Отрывок со страницы>
Без критики и сомнения невозможна истинная наука. Мыслитель, которого принуждают прийти к известным заключениям и результатам, не может мыслить свободно. Человек, для которого истина заранее определена другими, не может быть честным исследователем.
Александрийский астроном Аристарх Самосский выступил с утверждением, что Солнце образует центр Вселенной, а Земля вращается вокруг него, как и вокруг собственной оси, так что кажущиеся движения Солнца вокруг Земли есть лишь оптический обман.
Семнадцать веков спустя Коперник выдвинул такое же учение. Это одно из многих доказательств того, что наука Нового времени повсюду должна была начинать с того именно пункта, до которого дошла Античная наука.
Какая пропасть отделяет наше миросозерцание от мира созерцания древних!

Ваши задания>
a: Через сколько веков после Аристарха Самосского Коперник выдвинул такое же учение, согласно отрывку?
b: Соберите все строки листинга, содержащие слово «What», с учетом регистра.
Отрывок и листинг никак не связаны между собой.

Данные для задания>
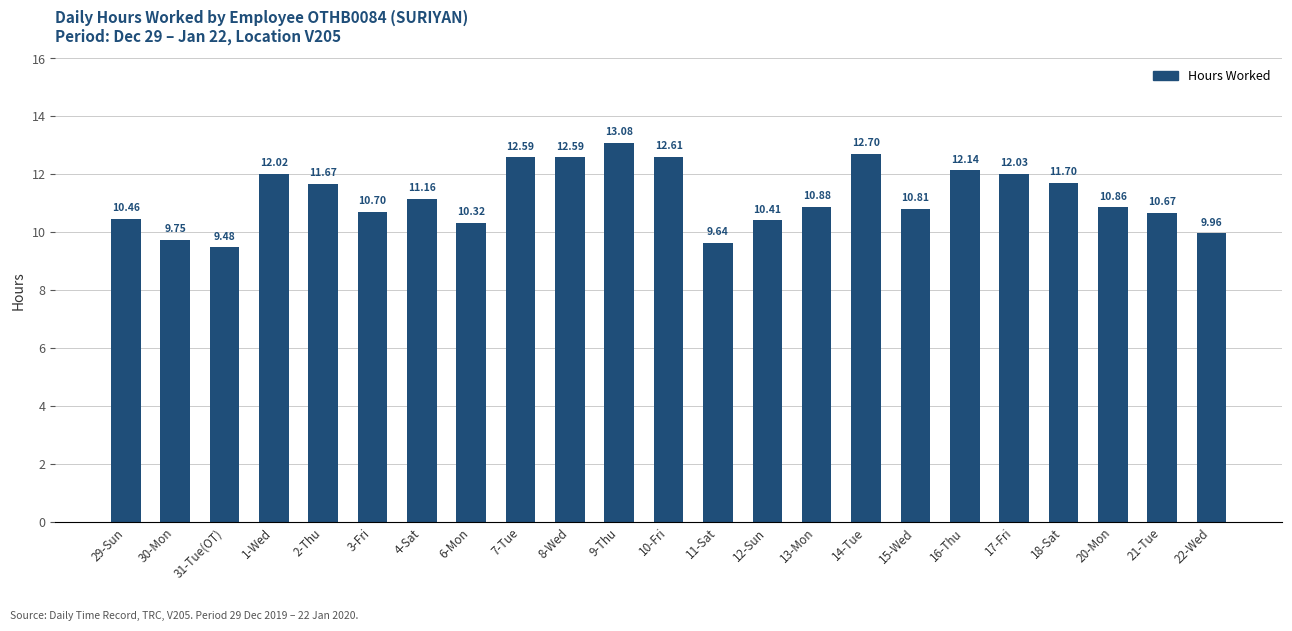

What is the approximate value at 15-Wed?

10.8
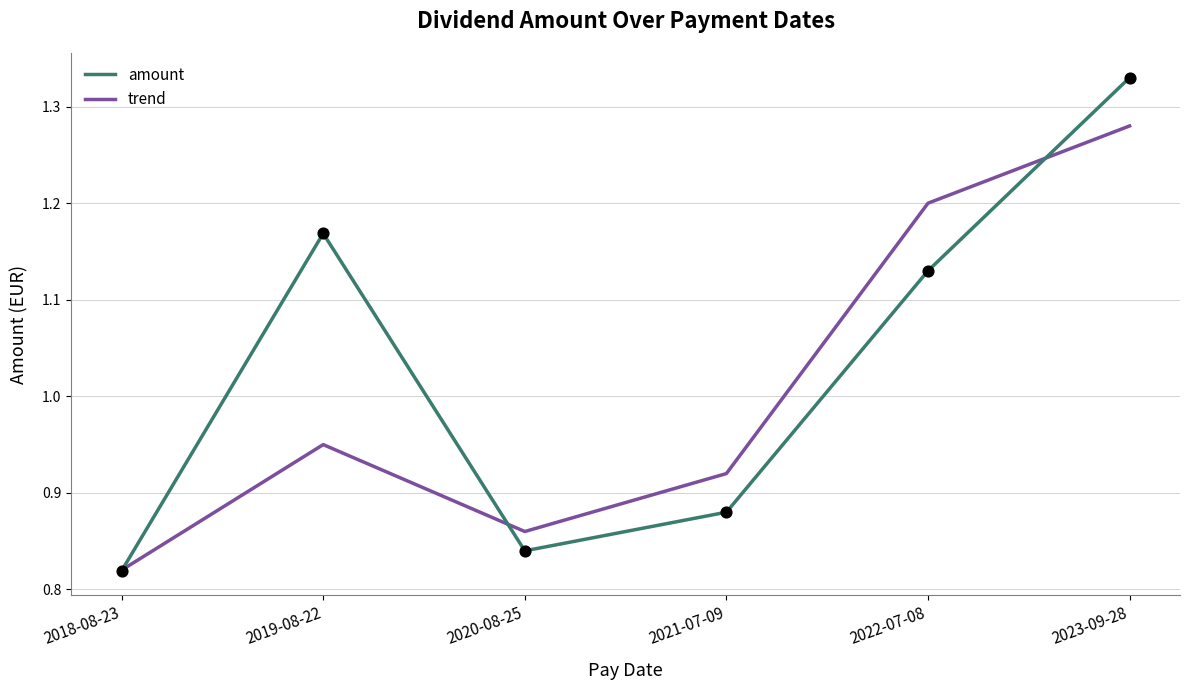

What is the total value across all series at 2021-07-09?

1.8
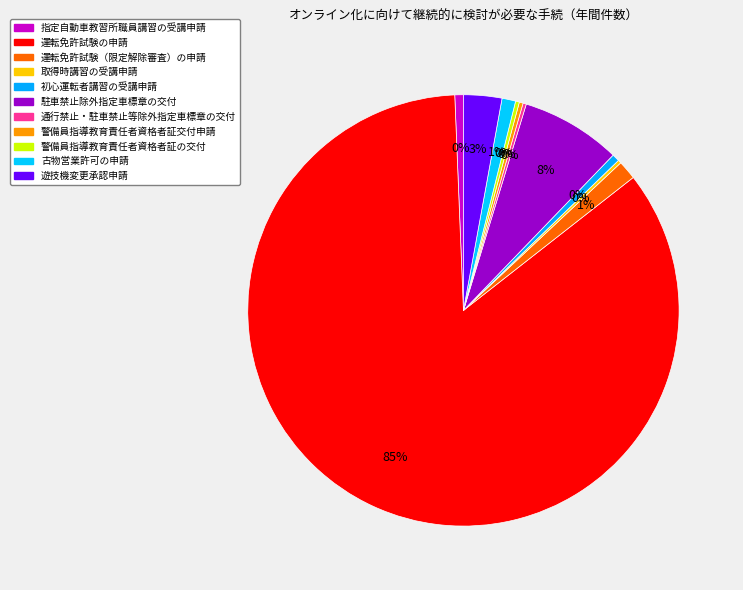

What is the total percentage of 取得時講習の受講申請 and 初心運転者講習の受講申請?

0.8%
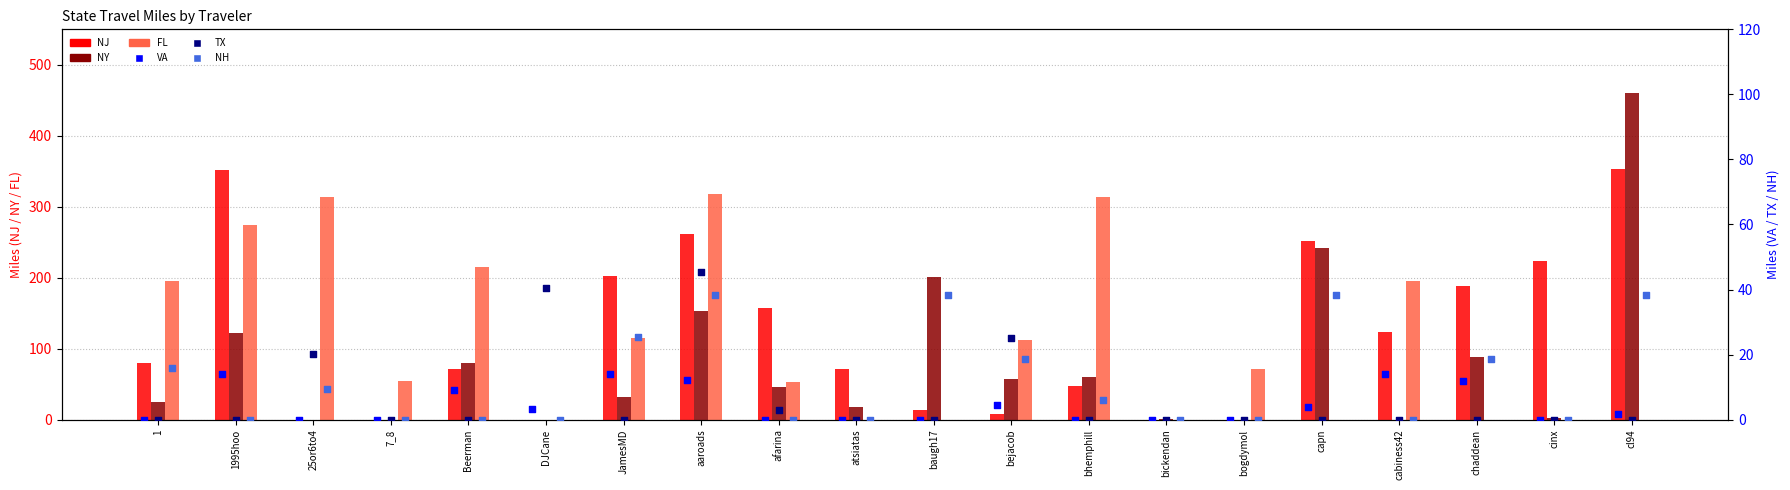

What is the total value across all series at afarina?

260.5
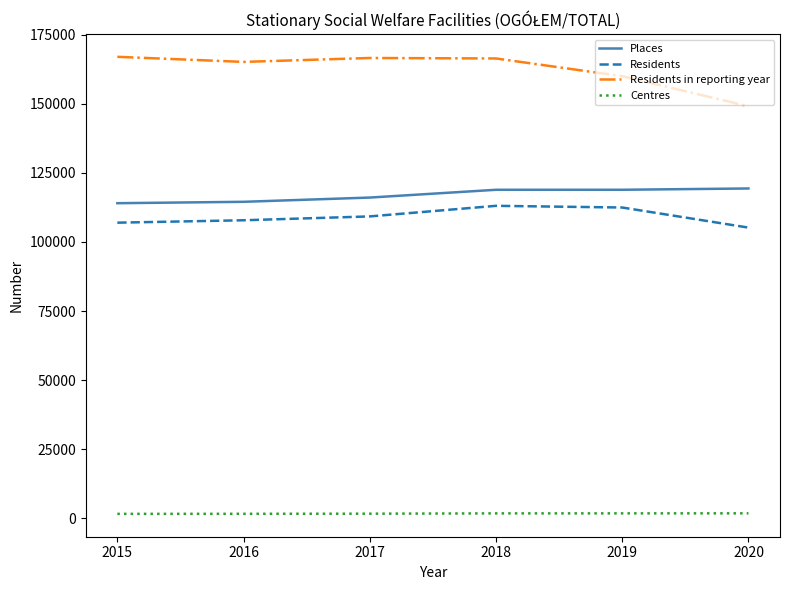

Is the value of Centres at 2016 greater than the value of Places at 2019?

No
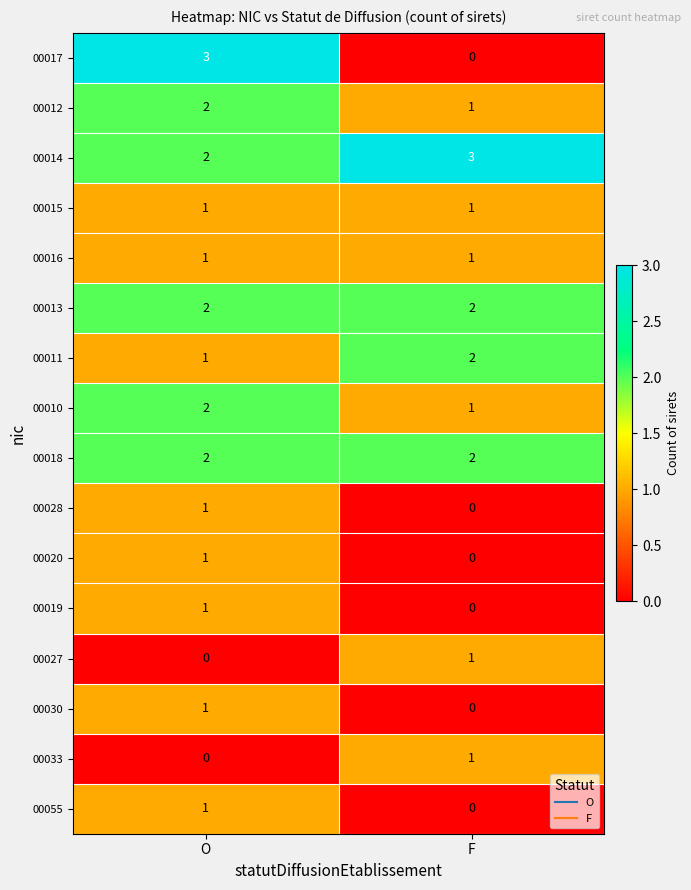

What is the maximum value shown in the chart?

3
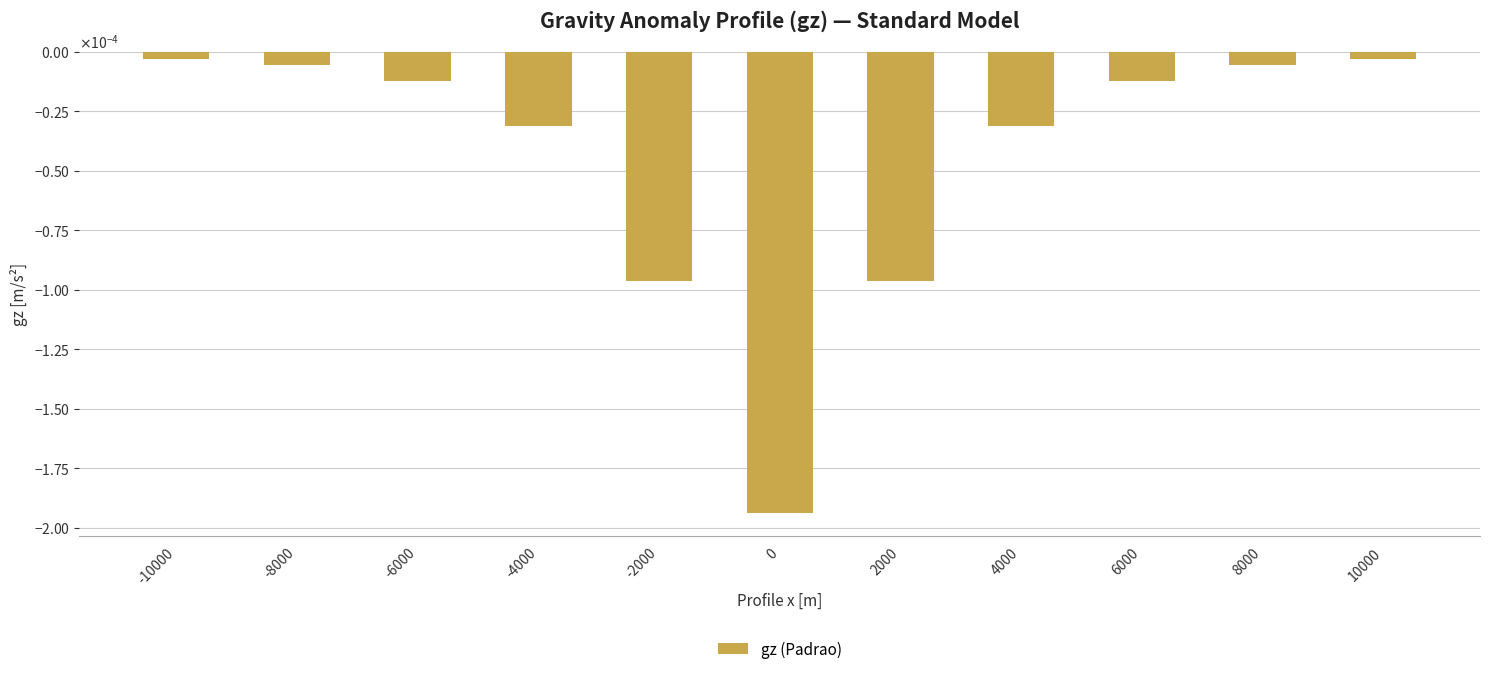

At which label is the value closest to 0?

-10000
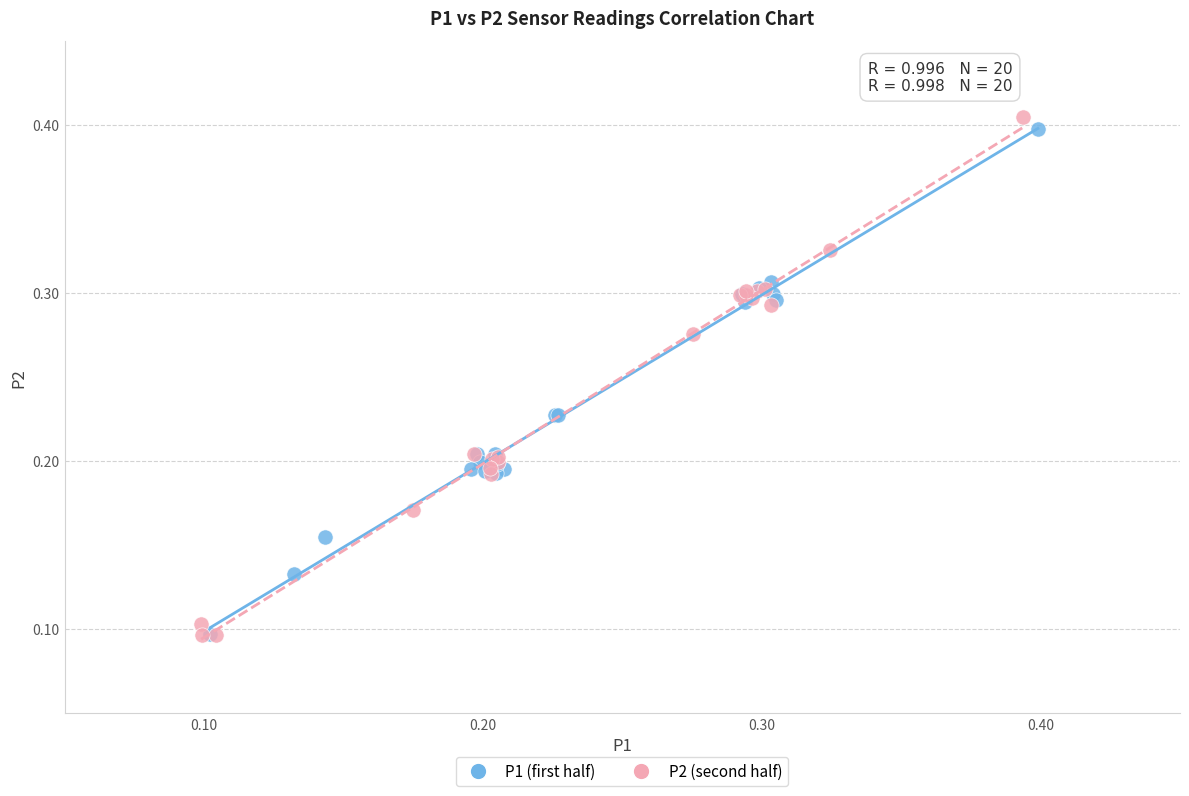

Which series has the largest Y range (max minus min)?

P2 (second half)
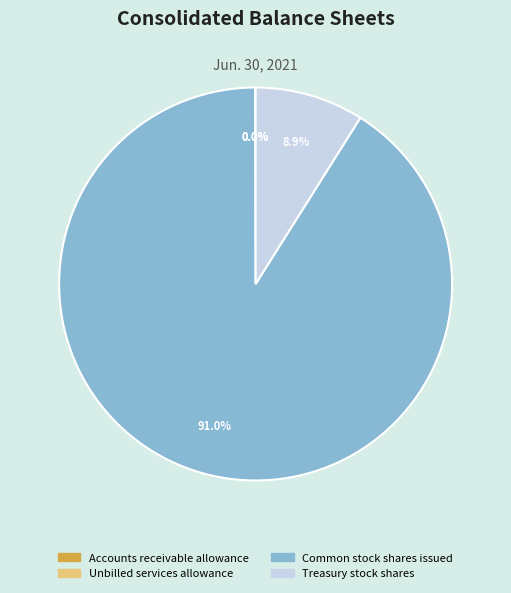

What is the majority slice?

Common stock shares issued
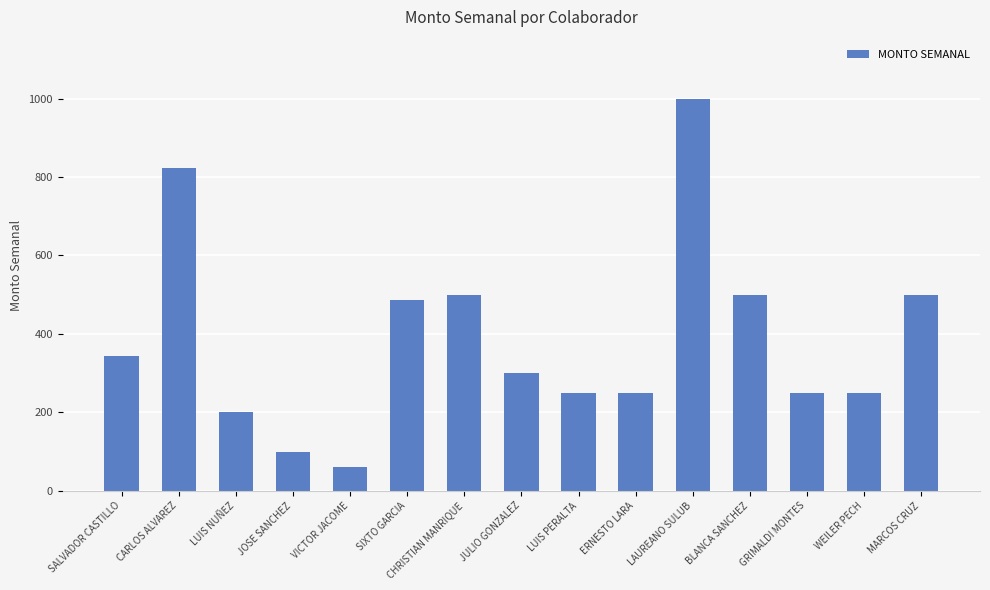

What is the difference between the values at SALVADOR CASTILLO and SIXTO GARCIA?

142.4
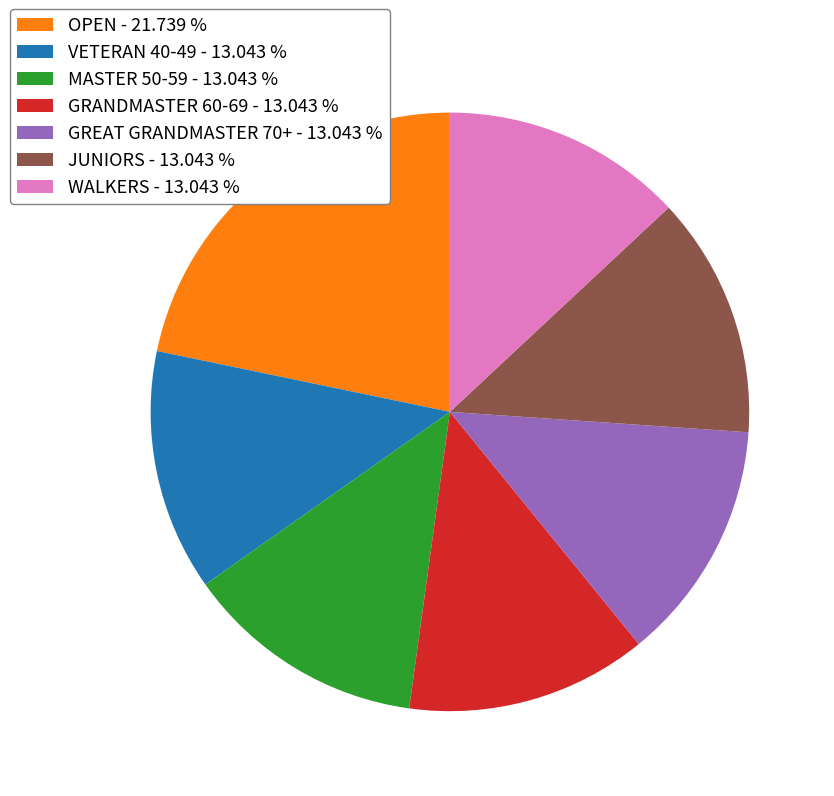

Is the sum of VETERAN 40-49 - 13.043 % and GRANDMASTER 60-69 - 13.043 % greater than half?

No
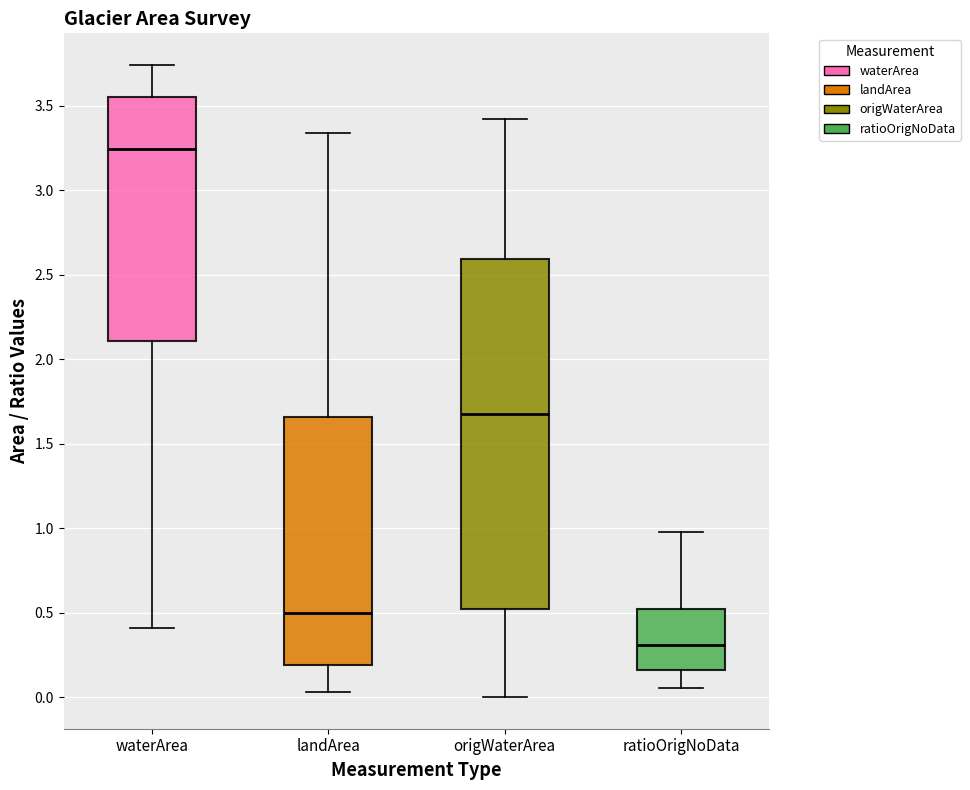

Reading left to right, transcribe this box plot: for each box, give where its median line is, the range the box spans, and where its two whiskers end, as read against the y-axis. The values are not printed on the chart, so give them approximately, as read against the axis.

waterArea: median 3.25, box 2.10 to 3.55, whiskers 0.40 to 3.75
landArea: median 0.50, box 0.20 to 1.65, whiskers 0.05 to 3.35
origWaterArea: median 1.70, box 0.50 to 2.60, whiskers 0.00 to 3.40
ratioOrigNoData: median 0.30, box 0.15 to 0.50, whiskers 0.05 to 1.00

Готовые ответы>
a: Семнадцать веков спустя.

b:
What is the approximate value at 15-Wed?
What is the total value across all series at 2021-07-09?
What is the total percentage of 取得時講習の受講申請 and 初心運転者講習の受講申請?
What is the total value across all series at afarina?
What is the maximum value shown in the chart?
What is the majority slice?
What is the difference between the values at SALVADOR CASTILLO and SIXTO GARCIA?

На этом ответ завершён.